• _WHAT YOU SHOULD DO_:
Reproduce verbatim everything from the line containing "Here is an image. Find" down to the end of the items below, with both ends included.

• _DATASET RECORDS_:
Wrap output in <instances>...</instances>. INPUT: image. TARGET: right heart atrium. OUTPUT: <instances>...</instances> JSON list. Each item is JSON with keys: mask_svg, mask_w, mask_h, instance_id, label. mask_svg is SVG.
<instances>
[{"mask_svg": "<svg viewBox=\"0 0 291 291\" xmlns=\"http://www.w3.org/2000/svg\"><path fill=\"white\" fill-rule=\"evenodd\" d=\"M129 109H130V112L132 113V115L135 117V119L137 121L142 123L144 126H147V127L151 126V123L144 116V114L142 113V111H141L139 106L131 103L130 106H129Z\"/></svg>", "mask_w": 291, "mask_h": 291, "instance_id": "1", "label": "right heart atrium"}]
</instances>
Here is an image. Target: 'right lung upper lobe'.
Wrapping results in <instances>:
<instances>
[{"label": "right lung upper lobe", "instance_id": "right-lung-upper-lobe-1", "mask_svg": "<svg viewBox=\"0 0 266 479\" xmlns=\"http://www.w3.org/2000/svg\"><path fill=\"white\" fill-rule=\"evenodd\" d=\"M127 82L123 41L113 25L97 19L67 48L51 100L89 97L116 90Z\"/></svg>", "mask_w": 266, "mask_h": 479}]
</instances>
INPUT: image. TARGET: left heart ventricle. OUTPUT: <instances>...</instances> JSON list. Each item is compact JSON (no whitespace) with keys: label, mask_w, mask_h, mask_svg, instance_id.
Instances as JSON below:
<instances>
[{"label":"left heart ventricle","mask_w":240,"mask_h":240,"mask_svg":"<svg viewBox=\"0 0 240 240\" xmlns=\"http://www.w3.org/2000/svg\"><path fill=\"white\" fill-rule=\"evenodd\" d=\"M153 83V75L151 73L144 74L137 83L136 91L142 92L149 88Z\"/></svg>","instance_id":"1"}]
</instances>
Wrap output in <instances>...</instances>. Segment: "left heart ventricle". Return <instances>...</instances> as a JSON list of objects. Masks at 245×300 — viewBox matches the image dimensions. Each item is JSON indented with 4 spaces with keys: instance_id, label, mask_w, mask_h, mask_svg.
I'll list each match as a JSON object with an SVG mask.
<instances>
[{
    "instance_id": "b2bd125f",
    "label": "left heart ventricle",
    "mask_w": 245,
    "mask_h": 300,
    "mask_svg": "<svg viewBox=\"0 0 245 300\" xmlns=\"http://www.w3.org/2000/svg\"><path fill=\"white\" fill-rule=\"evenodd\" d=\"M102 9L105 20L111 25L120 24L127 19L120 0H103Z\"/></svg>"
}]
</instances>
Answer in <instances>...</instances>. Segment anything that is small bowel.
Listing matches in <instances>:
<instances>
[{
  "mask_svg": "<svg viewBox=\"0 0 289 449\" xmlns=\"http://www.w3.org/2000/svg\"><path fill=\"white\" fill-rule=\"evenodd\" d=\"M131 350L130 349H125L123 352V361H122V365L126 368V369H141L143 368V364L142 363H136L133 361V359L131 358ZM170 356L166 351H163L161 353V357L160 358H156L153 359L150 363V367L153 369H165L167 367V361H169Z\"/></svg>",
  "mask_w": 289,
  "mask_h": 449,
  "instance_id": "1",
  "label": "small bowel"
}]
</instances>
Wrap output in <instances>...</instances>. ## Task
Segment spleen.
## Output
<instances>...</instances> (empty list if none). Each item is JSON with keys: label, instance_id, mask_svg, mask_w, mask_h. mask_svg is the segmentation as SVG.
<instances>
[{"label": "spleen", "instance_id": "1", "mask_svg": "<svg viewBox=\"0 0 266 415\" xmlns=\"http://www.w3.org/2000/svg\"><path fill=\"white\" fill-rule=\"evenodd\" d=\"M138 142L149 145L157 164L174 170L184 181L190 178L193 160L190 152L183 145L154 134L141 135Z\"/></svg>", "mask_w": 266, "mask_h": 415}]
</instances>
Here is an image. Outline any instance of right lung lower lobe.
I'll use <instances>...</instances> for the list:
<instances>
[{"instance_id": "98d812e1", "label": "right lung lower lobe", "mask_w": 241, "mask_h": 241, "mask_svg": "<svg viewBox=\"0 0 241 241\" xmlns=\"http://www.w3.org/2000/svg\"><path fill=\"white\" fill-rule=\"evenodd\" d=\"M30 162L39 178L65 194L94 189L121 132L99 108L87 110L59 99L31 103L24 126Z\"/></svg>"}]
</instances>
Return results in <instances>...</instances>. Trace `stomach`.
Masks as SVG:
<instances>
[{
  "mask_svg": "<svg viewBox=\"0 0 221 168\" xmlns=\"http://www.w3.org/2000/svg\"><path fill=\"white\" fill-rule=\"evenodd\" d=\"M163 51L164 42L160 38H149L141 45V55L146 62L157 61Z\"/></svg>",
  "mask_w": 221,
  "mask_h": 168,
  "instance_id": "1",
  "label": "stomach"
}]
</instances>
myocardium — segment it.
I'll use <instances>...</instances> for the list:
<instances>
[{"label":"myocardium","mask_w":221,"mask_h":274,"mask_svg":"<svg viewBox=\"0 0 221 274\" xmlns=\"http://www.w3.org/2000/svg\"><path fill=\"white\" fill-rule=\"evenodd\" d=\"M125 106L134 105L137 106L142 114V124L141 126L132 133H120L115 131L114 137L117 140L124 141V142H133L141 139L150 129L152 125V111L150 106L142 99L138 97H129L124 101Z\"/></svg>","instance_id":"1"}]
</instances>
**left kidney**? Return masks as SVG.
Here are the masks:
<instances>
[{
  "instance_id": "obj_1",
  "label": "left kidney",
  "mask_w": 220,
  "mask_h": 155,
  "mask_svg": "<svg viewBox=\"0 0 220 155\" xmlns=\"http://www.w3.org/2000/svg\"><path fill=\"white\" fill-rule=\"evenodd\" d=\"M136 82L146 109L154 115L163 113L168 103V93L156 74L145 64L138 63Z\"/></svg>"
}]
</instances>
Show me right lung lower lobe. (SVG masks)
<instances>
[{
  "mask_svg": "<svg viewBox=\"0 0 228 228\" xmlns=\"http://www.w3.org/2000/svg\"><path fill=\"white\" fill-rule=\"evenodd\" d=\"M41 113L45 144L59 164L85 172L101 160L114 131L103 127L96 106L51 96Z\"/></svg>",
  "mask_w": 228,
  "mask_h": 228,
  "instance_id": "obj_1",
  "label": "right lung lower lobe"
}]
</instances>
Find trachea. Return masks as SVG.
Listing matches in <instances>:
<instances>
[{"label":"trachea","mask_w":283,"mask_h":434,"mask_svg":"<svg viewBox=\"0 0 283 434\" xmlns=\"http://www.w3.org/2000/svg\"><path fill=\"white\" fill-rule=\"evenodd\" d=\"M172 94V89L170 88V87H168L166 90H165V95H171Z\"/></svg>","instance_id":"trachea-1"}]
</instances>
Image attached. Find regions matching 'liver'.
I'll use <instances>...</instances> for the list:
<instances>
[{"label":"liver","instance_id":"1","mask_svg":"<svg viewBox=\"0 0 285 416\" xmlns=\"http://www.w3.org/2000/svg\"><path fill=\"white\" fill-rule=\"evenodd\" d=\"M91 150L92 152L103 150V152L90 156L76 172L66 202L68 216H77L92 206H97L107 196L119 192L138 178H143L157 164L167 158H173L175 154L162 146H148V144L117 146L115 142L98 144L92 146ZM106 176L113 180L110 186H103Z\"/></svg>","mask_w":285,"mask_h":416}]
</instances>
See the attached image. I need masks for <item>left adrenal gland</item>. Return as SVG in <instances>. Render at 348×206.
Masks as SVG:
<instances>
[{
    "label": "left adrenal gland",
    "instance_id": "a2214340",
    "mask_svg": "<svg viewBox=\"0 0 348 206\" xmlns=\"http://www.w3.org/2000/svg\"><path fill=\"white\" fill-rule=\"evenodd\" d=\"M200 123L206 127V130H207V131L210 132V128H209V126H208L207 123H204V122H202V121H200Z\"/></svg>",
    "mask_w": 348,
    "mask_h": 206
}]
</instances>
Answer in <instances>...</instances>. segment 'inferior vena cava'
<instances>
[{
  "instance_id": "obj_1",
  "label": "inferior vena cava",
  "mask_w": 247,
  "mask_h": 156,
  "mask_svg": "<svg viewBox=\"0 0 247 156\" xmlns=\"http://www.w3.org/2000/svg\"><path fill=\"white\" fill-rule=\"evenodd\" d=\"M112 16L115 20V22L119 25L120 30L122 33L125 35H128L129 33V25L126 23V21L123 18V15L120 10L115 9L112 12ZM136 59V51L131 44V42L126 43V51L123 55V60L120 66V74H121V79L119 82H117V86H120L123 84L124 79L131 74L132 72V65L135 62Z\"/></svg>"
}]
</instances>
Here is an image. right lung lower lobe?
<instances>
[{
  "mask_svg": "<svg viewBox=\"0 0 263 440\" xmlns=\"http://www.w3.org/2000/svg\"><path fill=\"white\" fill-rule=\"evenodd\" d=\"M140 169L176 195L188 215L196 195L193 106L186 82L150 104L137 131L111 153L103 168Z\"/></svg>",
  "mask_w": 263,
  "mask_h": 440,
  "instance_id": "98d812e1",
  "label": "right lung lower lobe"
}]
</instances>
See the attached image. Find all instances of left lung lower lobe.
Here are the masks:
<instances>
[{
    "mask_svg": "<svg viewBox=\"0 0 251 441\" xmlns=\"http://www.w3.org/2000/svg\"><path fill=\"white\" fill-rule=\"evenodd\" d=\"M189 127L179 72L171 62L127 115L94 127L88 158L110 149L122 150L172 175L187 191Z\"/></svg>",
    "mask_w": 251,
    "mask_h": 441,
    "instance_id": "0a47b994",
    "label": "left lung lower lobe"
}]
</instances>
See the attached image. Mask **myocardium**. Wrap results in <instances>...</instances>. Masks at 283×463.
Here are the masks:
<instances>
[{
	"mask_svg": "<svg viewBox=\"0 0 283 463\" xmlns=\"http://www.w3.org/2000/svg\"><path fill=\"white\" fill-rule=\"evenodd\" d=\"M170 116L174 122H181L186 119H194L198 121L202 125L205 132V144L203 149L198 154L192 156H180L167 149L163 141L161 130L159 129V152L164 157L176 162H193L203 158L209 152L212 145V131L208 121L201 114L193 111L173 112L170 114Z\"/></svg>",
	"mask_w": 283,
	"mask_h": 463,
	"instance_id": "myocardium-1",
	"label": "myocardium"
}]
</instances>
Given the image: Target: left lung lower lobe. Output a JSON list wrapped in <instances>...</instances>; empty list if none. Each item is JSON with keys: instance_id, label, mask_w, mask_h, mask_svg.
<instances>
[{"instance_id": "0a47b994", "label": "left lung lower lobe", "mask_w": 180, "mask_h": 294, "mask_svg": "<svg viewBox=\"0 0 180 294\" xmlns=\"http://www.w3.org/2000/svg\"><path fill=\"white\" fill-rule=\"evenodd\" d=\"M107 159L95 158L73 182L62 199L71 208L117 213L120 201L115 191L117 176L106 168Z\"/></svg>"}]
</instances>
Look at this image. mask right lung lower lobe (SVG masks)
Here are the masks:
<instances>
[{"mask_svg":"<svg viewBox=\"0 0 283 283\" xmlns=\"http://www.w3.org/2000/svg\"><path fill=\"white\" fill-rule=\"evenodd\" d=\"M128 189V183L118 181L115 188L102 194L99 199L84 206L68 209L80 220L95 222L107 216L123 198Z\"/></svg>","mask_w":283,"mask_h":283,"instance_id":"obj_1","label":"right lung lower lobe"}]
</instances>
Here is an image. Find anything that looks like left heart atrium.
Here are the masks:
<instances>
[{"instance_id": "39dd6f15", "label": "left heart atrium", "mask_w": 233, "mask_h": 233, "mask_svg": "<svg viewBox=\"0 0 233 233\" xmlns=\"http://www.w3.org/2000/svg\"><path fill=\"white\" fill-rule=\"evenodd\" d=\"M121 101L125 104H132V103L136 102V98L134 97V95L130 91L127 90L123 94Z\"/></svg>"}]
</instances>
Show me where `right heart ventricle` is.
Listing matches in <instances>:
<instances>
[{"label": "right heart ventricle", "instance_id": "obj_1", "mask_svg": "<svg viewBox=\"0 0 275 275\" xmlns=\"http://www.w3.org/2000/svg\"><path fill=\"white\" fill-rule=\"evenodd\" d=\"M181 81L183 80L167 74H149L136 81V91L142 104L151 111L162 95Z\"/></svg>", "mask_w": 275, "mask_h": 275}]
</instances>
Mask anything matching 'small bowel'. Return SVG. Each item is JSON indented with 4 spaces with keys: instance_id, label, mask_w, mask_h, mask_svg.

• _SOLUTION_:
Here is an image. Find anything that looks like left heart atrium.
Here are the masks:
<instances>
[{"instance_id": "39dd6f15", "label": "left heart atrium", "mask_w": 233, "mask_h": 233, "mask_svg": "<svg viewBox=\"0 0 233 233\" xmlns=\"http://www.w3.org/2000/svg\"><path fill=\"white\" fill-rule=\"evenodd\" d=\"M121 101L125 104H132V103L136 102V98L134 97V95L130 91L127 90L123 94Z\"/></svg>"}]
</instances>
Show me where `right heart ventricle` is.
Listing matches in <instances>:
<instances>
[{"label": "right heart ventricle", "instance_id": "obj_1", "mask_svg": "<svg viewBox=\"0 0 275 275\" xmlns=\"http://www.w3.org/2000/svg\"><path fill=\"white\" fill-rule=\"evenodd\" d=\"M181 81L183 80L167 74H149L136 81V91L142 104L151 111L162 95Z\"/></svg>", "mask_w": 275, "mask_h": 275}]
</instances>
Mask anything matching 'small bowel'. Return SVG. Each item is JSON indented with 4 spaces with keys: instance_id, label, mask_w, mask_h, mask_svg.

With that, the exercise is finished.